SECURE YOUR VALIDATOR

Validators in a Proof of Stake network are responsible for keeping the network in consensus and verifying state transitions. As the number of validators is limited, validators in the set are responsible for being online and faithfully executing their tasks.

This primarily means that validators: - Must be highly available. - Must stay honest - Must have infrastructure that protects the validator's signing keys so that an attacker cannot take control and commit slashable behavior.

High Availability

A typical technique that promises high availability is to the setup multiple replicas of a node on different servers. The idea is if the active validator's server goes down, many exact copies are ready and can pick up the work with zero downtime. Although such a setup may seem attractive at first glance, they are dangerous if not set up perfectly. This is because all inactive nodes, waiting on the sideline, must potentially use the exact same session key to continue the exact same work of the failed active validator. However, you should always isolate the session keys used by you to just a single node. Replicating session keys across multiple nodes could lead to equivocation slashes. Those slashes can make you lose significant amounts of your staked funds.

The good news is that 100% uptime of your validator is not needed, as it has some buffer within eras to go offline for a bit of while and upgrade. For this reason, we advise that you only attempt a high availability setup if you're confident you know exactly what you're doing.

Many expert validators on other substrate based networks have made mistakes in the past due to bad handling of their session keys.

Remember, even if your validator goes offline for some time, the offline slash is much more forgiving than the equivocation slash.

Read more on slashes in the staking deep-dive.

Key Management

The keys that are of primary concern for validator infrastructure are the Session keys. These keys sign messages related to consensus. Although Session keys are not account keys and therefore cannot transfer funds, an attacker could use them to commit slashable behavior.

Session keys are generated inside the node via RPC call.

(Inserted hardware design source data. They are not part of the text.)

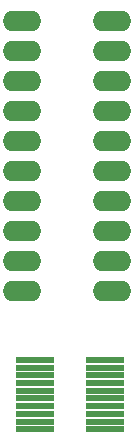
<source format=gbs>
G75*
G70*
%OFA0B0*%
%FSLAX24Y24*%
%IPPOS*%
%LPD*%
%AMOC8*
5,1,8,0,0,1.08239X$1,22.5*
%
%ADD10R,0.1261X0.0218*%
%ADD11O,0.1280X0.0680*%
D10*
X003157Y003069D03*
X003157Y003324D03*
X003157Y003580D03*
X003157Y003836D03*
X003157Y004092D03*
X003157Y004348D03*
X003157Y004604D03*
X003157Y004860D03*
X003157Y005116D03*
X003157Y005372D03*
X005500Y005116D03*
X005509Y005368D03*
X005500Y004860D03*
X005500Y004604D03*
X005500Y004348D03*
X005500Y004092D03*
X005500Y003836D03*
X005500Y003580D03*
X005500Y003324D03*
X005500Y003069D03*
D11*
X005752Y007681D03*
X005752Y008681D03*
X005752Y009681D03*
X005752Y010681D03*
X005752Y011681D03*
X005752Y012681D03*
X005752Y013681D03*
X005752Y014681D03*
X005752Y015681D03*
X005752Y016681D03*
X002752Y016681D03*
X002752Y015681D03*
X002752Y014681D03*
X002752Y013681D03*
X002752Y012681D03*
X002752Y011681D03*
X002752Y010681D03*
X002752Y009681D03*
X002752Y008681D03*
X002752Y007681D03*
M02*

</source>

Session keys should be generated and kept within your client. When you generate new Session keys, you must submit an extrinsic (a Session certificate) from your Controller key telling the chain your new Session keys.

Note

Session keys can also be generated outside the client and inserted into the client's keystore via RPC. For most users, we recommend using the key generation functionality within the client.

Monitoring Tools

Telemetry UI This tracks your node details including the version you are running, block height, CPU & memory usage, block propagation time, etc.
Prometheus-based monitoring stack, including Grafana for dashboards and log aggregation. It includes alerting, querying, visualization, and monitoring features and works for both cloud and on-premise systems. The data from substrate-telemetry can be made available to Prometheus through exporters like this.

Linux Best Practices

Never use the root user.
Always update the security patches for your OS.
Enable and set up a firewall.
Never allow password-based SSH, only use key-based access.
Disable non-essential SSH subsystems (banner, motd, scp, X11 forwarding) and harden your SSH configuration ( reasonable guide to begin with ).
Back up your storage regularly.

Conclusions

Validators should only run the Kusari/SwapDEX binary, and they should not listen on any port other than the configured p2p port.
Validators should run on bare-metal machines, as opposed to VMs. This will prevent some of the availability issues with cloud providers, along with potential attacks from other VMs on the same hardware. The provisioning of the validator machine should be automated and defined in code. This code should be kept in private version control, reviewed, audited, and tested.
Session keys should be generated and provided in a secure way.
Kusari/SwapDEX should be started at boot and restarted if stopped for any reason.
Kusari/SwapDEX should run as a non-root user.